Filter the material below down to the lines containing the word "Current".

> _RECORDS SUPPLIED_
____________
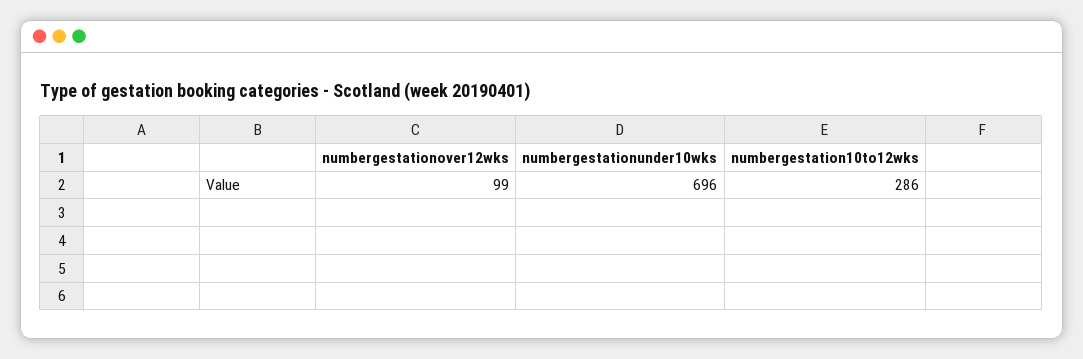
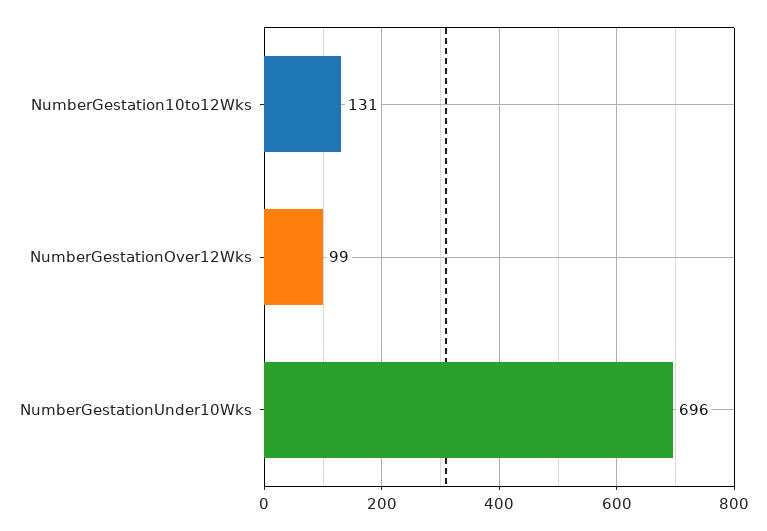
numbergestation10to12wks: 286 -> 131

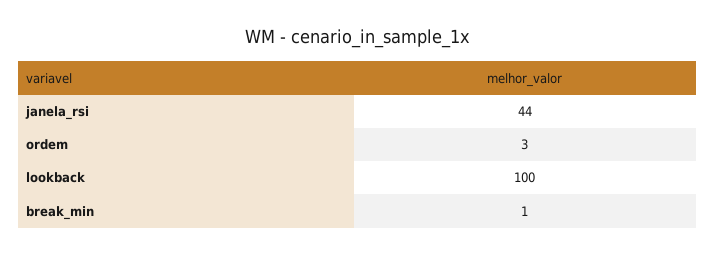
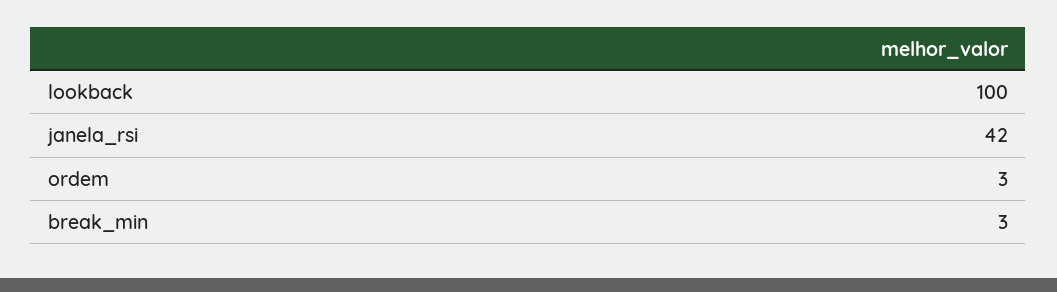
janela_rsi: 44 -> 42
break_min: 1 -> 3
____________
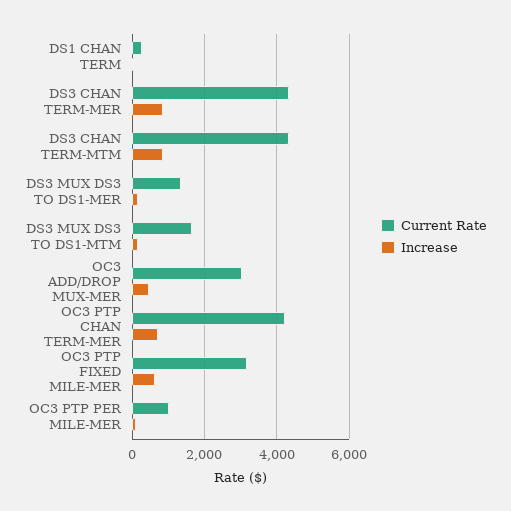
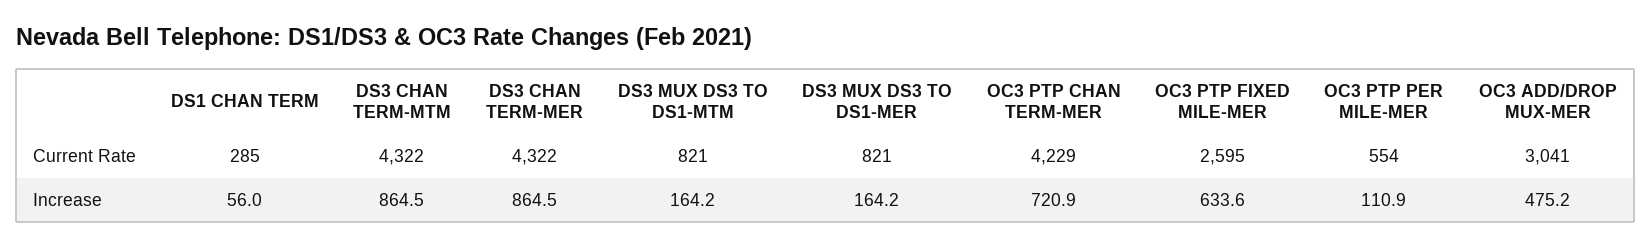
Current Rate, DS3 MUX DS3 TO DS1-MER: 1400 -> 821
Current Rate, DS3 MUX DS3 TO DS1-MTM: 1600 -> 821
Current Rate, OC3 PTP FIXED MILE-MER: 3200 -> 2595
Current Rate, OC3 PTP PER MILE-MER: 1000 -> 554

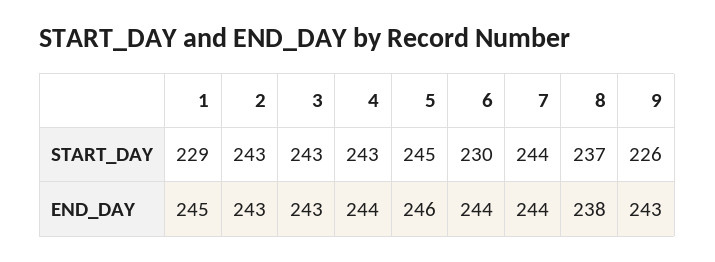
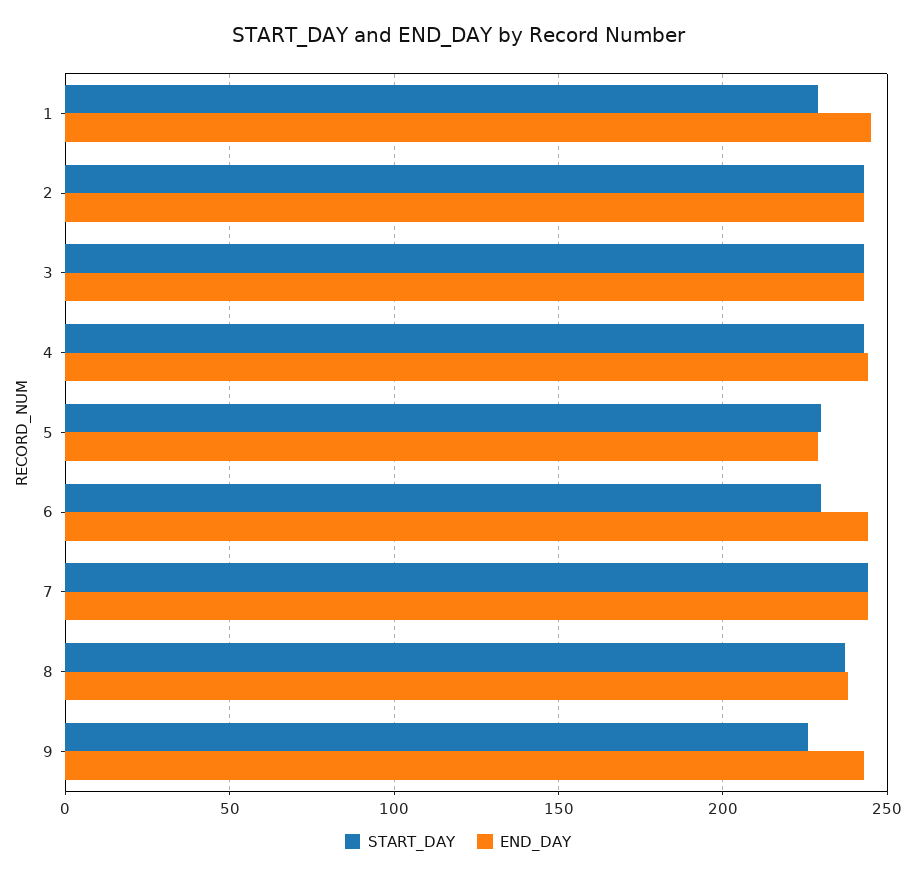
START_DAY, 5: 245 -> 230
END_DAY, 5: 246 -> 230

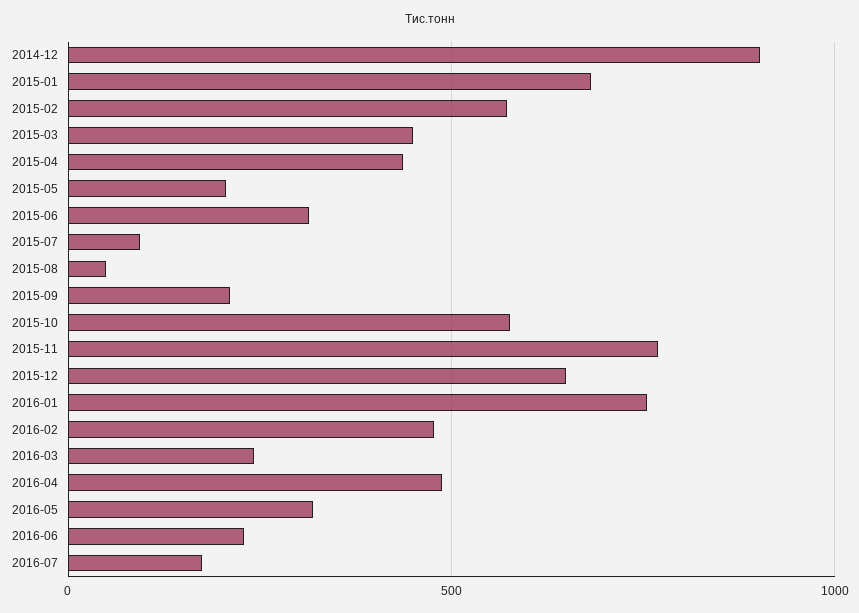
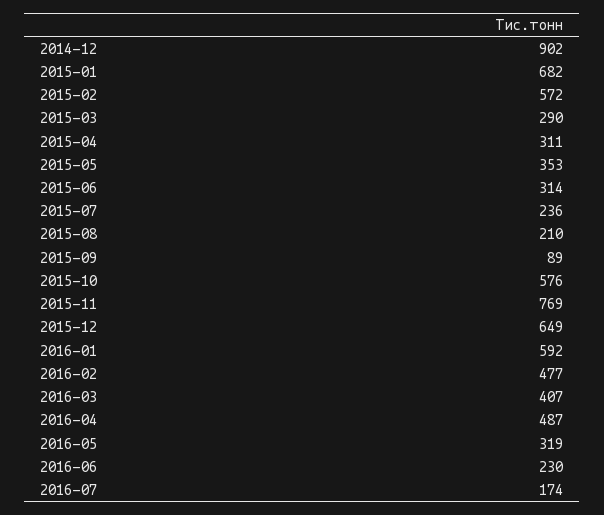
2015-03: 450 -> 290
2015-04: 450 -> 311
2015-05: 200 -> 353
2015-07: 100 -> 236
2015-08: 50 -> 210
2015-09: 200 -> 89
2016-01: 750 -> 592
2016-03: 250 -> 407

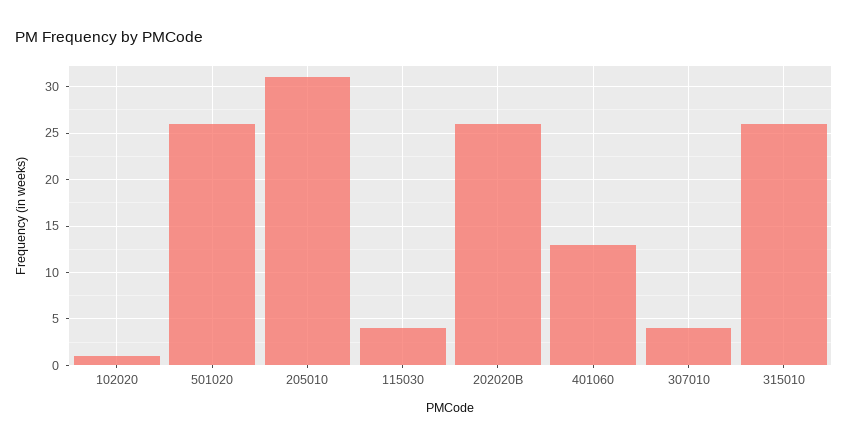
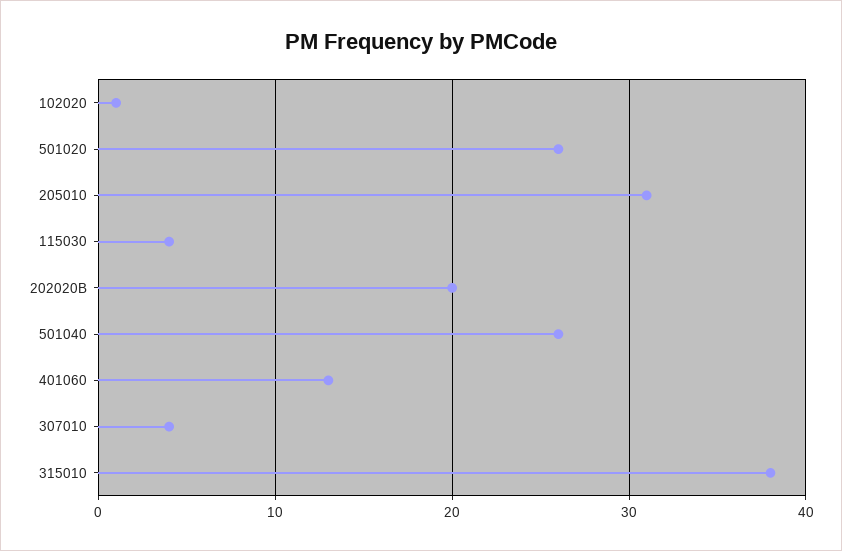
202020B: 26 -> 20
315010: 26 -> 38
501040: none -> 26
____________
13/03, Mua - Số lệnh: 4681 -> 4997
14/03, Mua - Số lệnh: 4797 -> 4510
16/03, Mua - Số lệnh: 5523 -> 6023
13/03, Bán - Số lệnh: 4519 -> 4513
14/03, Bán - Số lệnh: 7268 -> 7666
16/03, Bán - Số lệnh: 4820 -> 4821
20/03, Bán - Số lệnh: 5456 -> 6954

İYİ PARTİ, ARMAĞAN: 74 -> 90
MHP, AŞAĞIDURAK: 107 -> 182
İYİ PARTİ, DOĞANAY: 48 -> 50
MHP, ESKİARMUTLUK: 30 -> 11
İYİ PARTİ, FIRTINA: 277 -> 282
____________
> _FINISHED TASK_
Current Rate, DS3 MUX DS3 TO DS1-MER: 1400 -> 821
Current Rate, DS3 MUX DS3 TO DS1-MTM: 1600 -> 821
Current Rate, OC3 PTP FIXED MILE-MER: 3200 -> 2595
Current Rate, OC3 PTP PER MILE-MER: 1000 -> 554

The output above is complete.